──────── DATA RECORDS

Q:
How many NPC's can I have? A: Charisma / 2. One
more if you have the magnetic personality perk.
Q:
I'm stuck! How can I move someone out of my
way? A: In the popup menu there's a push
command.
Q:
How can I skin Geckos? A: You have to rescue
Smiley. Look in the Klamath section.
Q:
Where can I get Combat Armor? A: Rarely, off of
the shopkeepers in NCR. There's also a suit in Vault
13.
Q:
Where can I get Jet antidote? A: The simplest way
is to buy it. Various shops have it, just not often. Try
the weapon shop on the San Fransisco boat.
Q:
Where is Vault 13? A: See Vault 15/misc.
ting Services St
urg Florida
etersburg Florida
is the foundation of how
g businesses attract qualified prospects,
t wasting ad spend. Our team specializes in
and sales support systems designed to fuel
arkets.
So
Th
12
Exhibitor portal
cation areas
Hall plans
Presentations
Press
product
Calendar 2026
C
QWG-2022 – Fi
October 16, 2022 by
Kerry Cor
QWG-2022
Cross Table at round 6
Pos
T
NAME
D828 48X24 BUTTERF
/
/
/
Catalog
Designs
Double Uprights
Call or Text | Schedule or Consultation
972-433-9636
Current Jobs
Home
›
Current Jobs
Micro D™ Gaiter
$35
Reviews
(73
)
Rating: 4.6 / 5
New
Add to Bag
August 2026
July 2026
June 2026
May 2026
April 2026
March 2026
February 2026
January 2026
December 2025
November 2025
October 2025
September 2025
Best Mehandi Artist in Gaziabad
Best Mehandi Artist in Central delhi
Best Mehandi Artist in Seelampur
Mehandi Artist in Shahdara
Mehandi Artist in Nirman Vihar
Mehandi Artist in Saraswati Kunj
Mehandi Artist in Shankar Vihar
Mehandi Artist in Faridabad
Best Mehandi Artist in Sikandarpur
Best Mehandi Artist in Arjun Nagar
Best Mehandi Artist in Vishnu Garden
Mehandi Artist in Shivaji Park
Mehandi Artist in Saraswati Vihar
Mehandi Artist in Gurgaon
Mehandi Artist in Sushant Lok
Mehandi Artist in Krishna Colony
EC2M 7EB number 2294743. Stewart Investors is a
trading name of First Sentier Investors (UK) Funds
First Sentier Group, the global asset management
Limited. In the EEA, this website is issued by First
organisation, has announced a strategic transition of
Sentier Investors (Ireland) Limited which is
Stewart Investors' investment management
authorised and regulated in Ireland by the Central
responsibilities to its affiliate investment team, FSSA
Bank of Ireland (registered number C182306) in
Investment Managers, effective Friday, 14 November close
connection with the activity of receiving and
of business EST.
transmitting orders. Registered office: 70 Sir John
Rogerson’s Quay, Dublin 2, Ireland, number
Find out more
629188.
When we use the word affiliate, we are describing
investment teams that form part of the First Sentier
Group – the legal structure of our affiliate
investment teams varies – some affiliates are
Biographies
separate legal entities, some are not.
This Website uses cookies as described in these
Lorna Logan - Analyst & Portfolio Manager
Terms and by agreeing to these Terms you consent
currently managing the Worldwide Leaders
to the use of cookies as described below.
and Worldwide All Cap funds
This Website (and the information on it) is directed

────────────────

# [EXERCISE PROMPT]
From the line holding "Biographies" to the line holding "and Worldwide All Cap funds", inclusive, restate each line above exactly as written.

# [SOLVED EXERCISE]
Biographies
separate legal entities, some are not.
This Website uses cookies as described in these
Lorna Logan - Analyst & Portfolio Manager
Terms and by agreeing to these Terms you consent
currently managing the Worldwide Leaders
to the use of cookies as described below.
and Worldwide All Cap funds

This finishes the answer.